2. The Virginia Health Records Privacy Act
"The statutes authorizing [the Public Health Service Act] do not preempt the field of law which they cover to the exclusion of all State laws in that field. If a disclosure permitted under these regulations is prohibited under State law, neither these regulations nor the authorizing statutes may be construed to authorize any violation of that State law." Megonnell v. Infotech Solutions, Inc., CNA No, Leg-CV-02339, 2009 WL 3857456, at *3-4 (M.D. Pa. Nov. 18, 2009) (citing 42 C.F.R. § 2.20).
The Virginia Health Records Privacy Act ("VHRPA") "recognize[s] an individual's right of privacy in the content of his health records." Va. Code § 32.1-127.1:03 (2010). Under the VHRPA, "no health care entity... may disclose an individual's health records" without permission from the patient or other legal authorization. Id. To support a finding of good cause to release protected health information, the Court must consider:
(i) the particular purpose for which the information was collected; (ii) the degree to which the disclosure of the records would embarrass, injure, or invade the privacy of the individual; (iii) the effect of the disclosure on the individual's future health care; (iv) the importance of the information to the lawsuit or proceeding; and (v) any other relevant factor.
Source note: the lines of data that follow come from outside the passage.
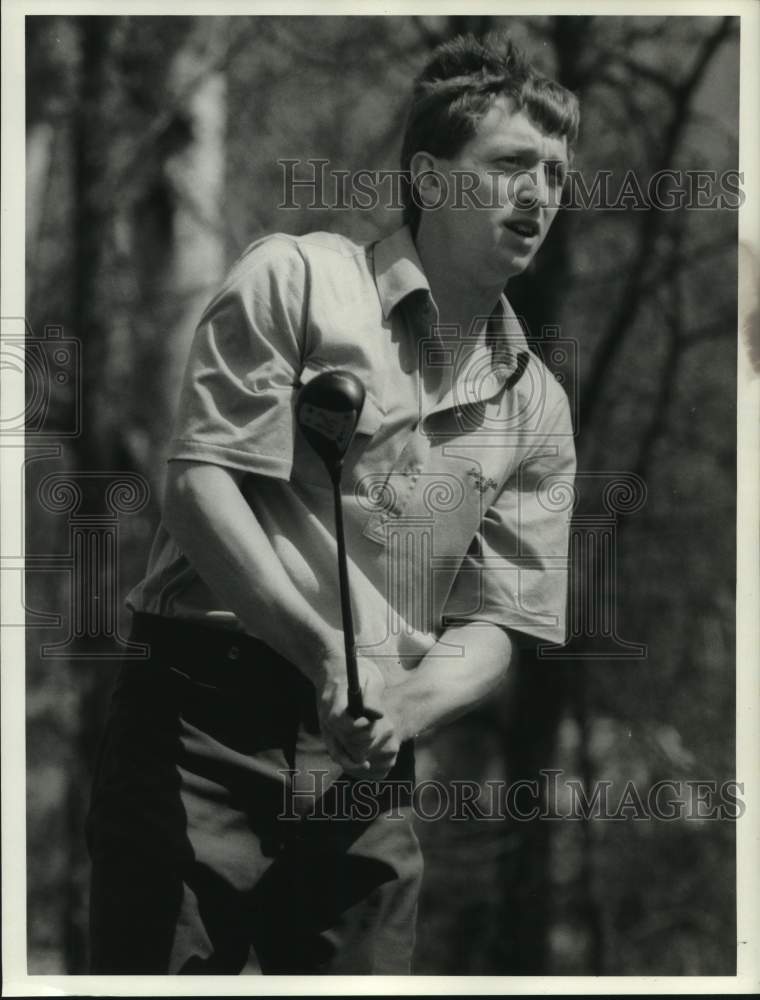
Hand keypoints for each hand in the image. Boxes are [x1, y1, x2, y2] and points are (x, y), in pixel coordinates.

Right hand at [316, 660, 403, 780]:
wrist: (330, 668)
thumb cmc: (354, 671)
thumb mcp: (369, 677)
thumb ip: (373, 697)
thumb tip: (378, 716)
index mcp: (336, 704)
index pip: (349, 726)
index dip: (364, 728)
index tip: (373, 721)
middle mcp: (327, 719)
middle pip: (348, 742)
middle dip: (366, 740)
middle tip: (376, 731)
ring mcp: (325, 727)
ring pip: (342, 752)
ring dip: (358, 754)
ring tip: (372, 755)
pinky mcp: (327, 732)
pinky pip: (335, 753)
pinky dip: (348, 761)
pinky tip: (362, 764)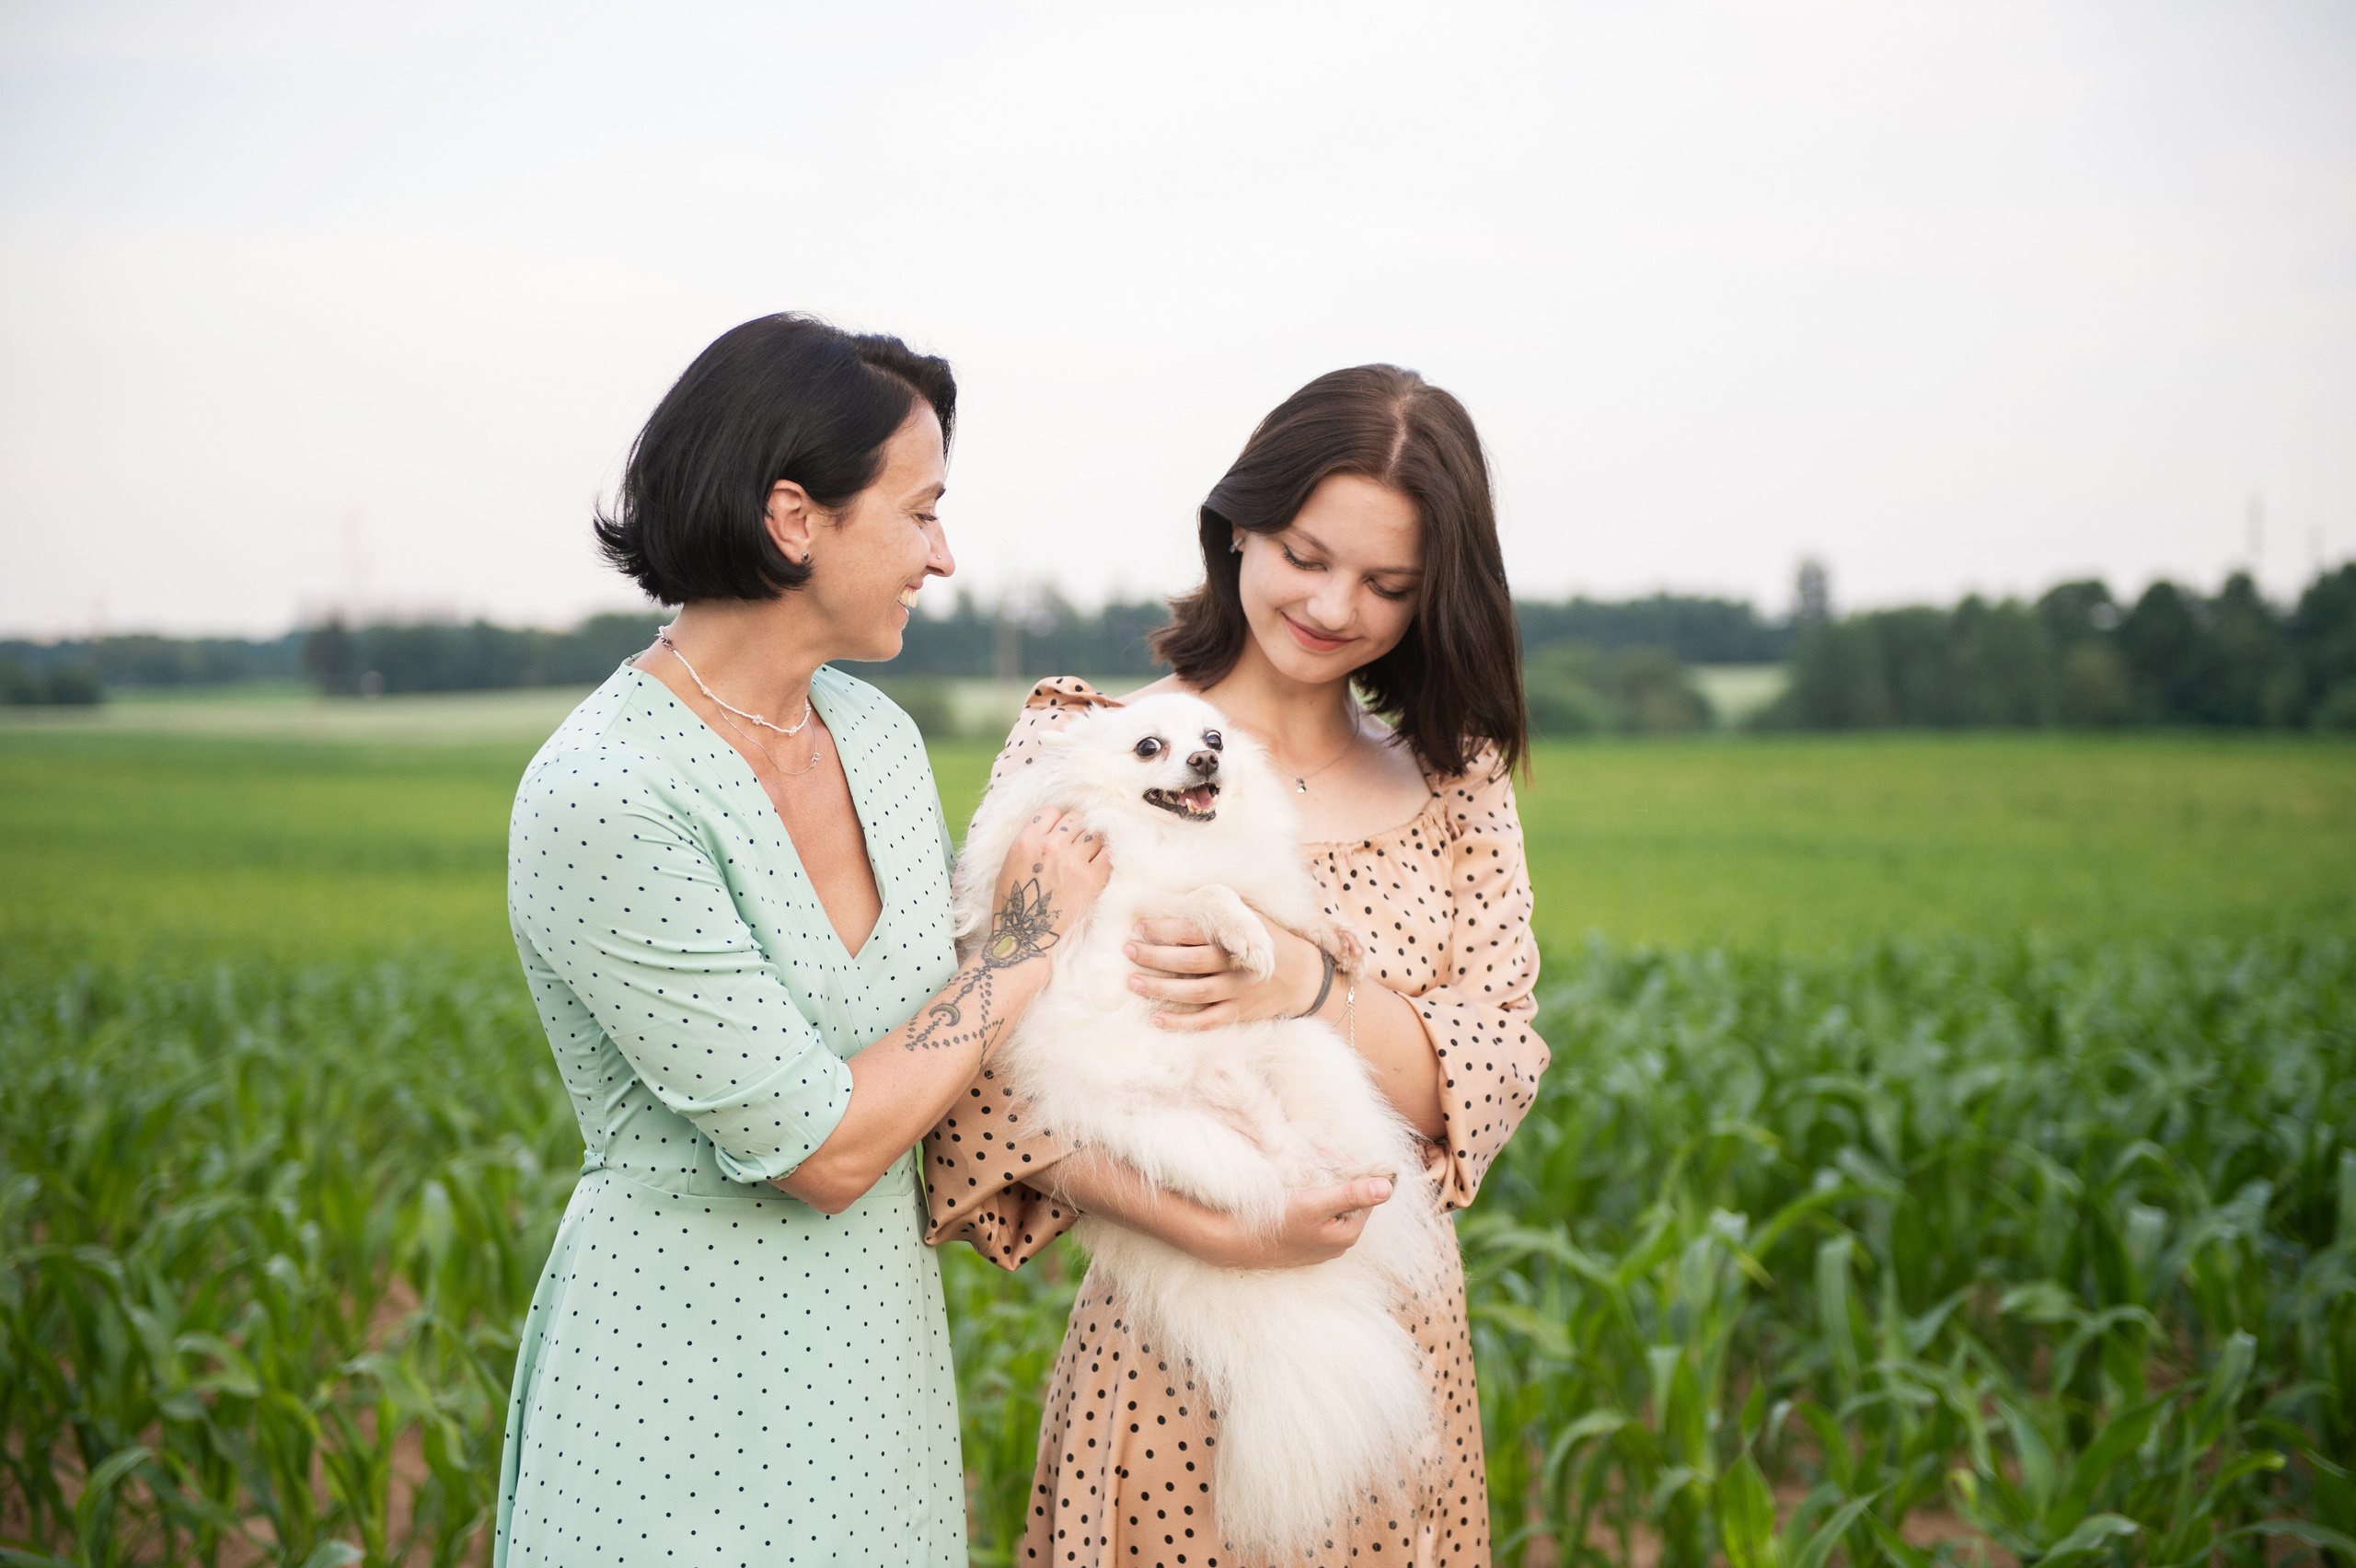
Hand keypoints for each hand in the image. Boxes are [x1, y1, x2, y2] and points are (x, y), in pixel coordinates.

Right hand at [989, 807, 1110, 963]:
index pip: (1050, 811)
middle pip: (1076, 819)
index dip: (1057, 822)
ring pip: (1095, 832)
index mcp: (1025, 842)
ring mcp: (1073, 862)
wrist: (1027, 943)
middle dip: (1077, 832)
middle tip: (1076, 852)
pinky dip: (1108, 856)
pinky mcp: (1094, 879)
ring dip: (1094, 843)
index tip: (1059, 836)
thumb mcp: (1008, 869)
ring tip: (1089, 860)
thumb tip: (1049, 830)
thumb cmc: (1015, 910)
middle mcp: (1050, 847)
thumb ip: (1028, 846)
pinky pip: (1110, 852)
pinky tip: (1102, 867)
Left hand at [1125, 916, 1326, 1030]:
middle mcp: (1236, 966)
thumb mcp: (1256, 919)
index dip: (1165, 929)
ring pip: (1194, 993)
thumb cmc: (1274, 942)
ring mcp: (1238, 993)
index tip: (1139, 926)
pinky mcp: (1239, 1014)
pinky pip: (1206, 1021)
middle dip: (1156, 955)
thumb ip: (1226, 914)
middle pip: (1189, 961)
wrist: (1307, 978)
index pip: (1196, 931)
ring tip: (1133, 983)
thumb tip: (1185, 897)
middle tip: (1128, 950)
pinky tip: (1156, 1020)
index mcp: (1238, 937)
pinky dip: (1181, 1023)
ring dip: (1161, 988)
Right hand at [1193, 1177, 1394, 1268]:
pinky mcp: (1303, 1243)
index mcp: (1348, 1234)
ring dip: (1322, 1187)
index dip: (1350, 1171)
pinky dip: (1310, 1200)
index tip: (1330, 1156)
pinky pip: (1316, 1216)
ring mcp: (1319, 1245)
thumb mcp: (1316, 1203)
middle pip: (1348, 1200)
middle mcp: (1338, 1243)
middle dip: (1336, 1178)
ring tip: (1304, 1174)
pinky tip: (1294, 1192)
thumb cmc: (1276, 1223)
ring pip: (1331, 1207)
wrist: (1236, 1242)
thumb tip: (1388, 1187)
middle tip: (1317, 1159)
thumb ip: (1351, 1194)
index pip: (1363, 1194)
Va. Code § 32.1-127.1:133(H)(6). As stated previously, the information sought is relevant and central to this litigation. There is little risk of injury or embarrassment because Vannoy intends to use the information related to his medical experts to establish wrongdoing and/or harm on the part of FRBR. No party has made a showing of any adverse effects to Vannoy's healthcare. As such, the Court finds that there is good cause to order CSB to release Vannoy's health information and DENY CSB's Motion to Quash.
For the foregoing reasons, the Court will DENY IN PART Vannoy's Motion to Quash and DENY CSB's Motion to Quash. Because FRBR did not make a showing that sanctions are necessary in this matter, the Court will DENY FRBR's request for attorney's fees. The Court declines to rule on Vannoy's availability for deposition or the prospect of FRBR amending its expert disclosures until an actual motion is before the Court. Lastly, the Court will DENY as unsupported Vannoy's request that it order FRBR to deliver a copy of all documents it obtains by subpoena to the office of Vannoy's counsel within five days of receiving the documents.
Let the Clerk send a copy of this Memorandum Opinion to all counsel of record. An appropriate Order shall issue.